Copy the lines below verbatim, from the line containing "order: Fagales" through the line containing "common name: Hassel", including both of those lines.

[Data entries]
+--
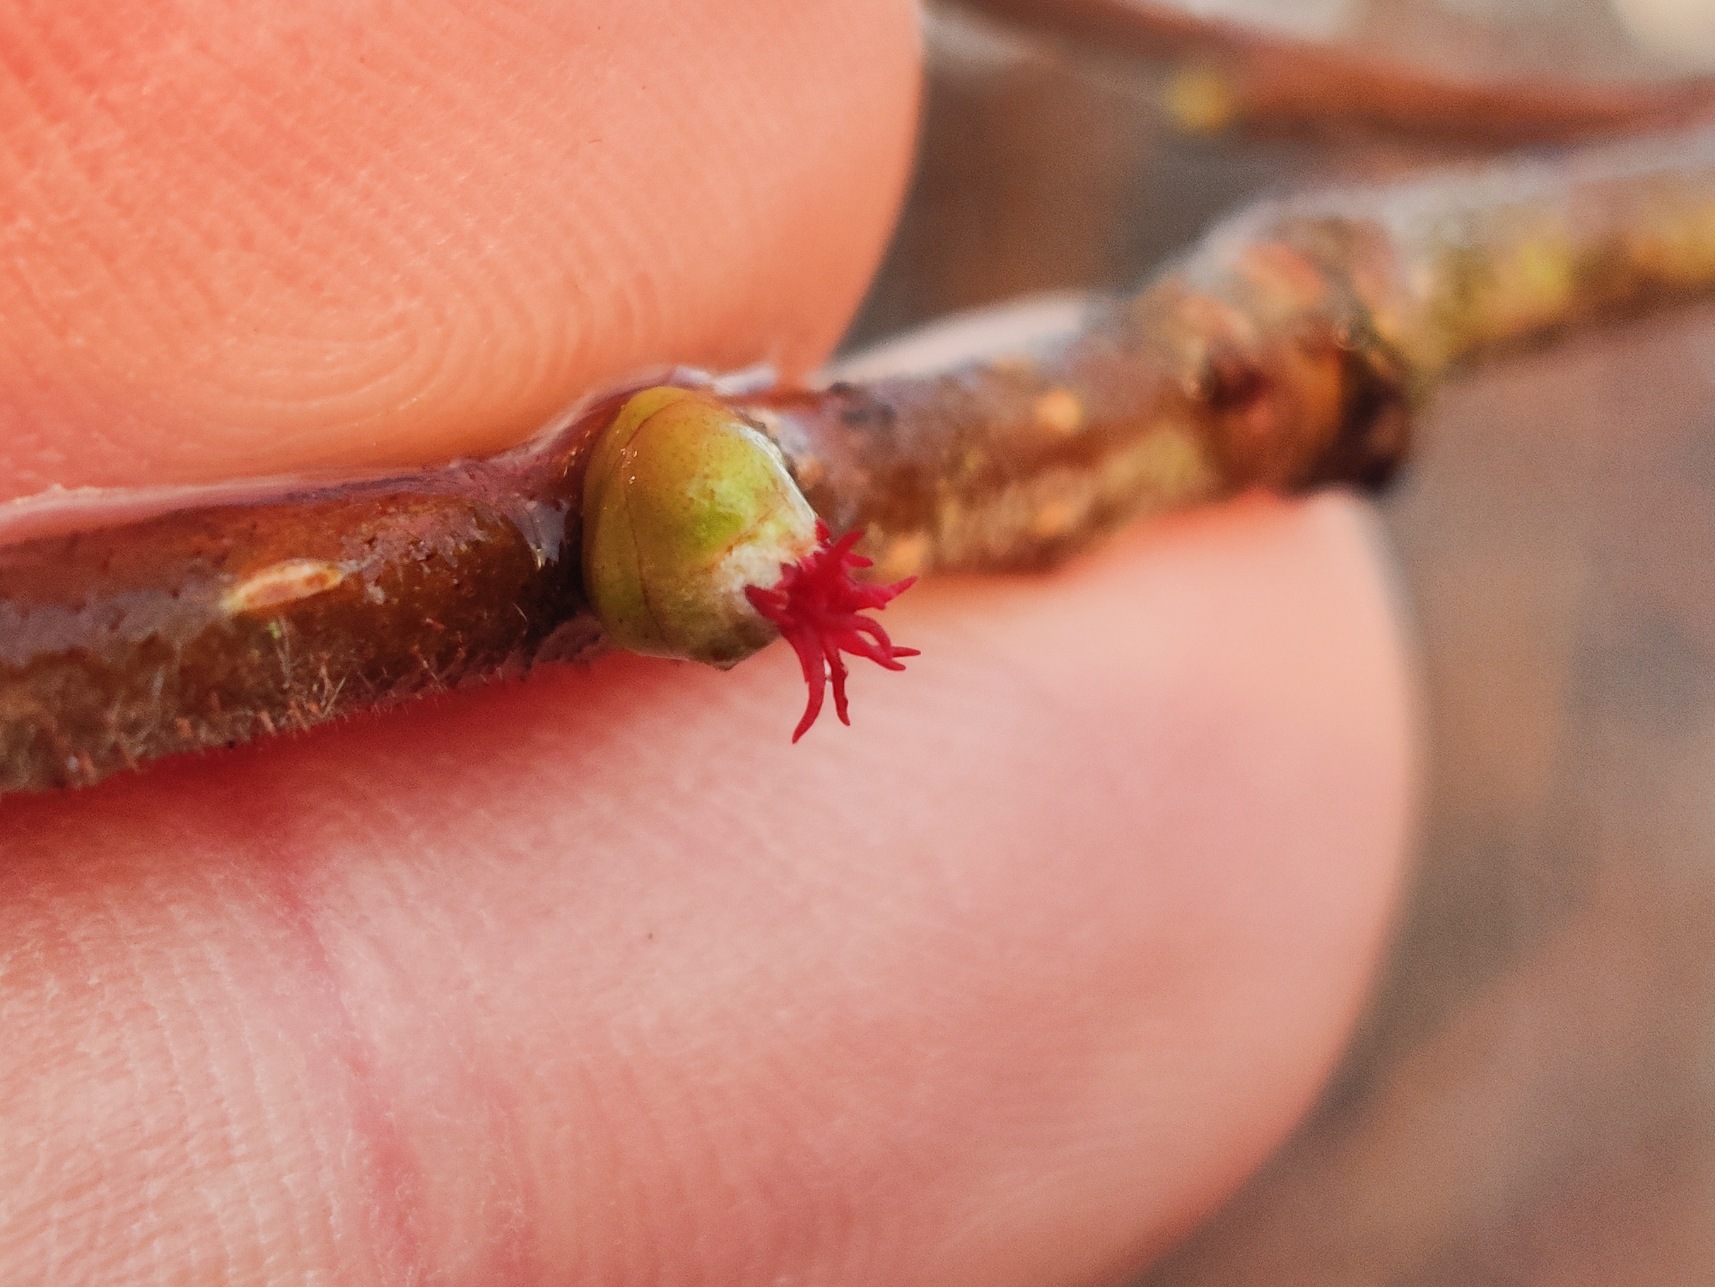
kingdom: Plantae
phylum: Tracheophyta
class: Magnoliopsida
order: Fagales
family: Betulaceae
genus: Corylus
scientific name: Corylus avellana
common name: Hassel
+--
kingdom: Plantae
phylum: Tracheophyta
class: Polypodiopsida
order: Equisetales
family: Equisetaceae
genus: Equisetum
+--
§ **Response to this task**:
order: Fagales
family: Betulaceae
genus: Corylus
scientific name: Corylus avellana
common name: Hassel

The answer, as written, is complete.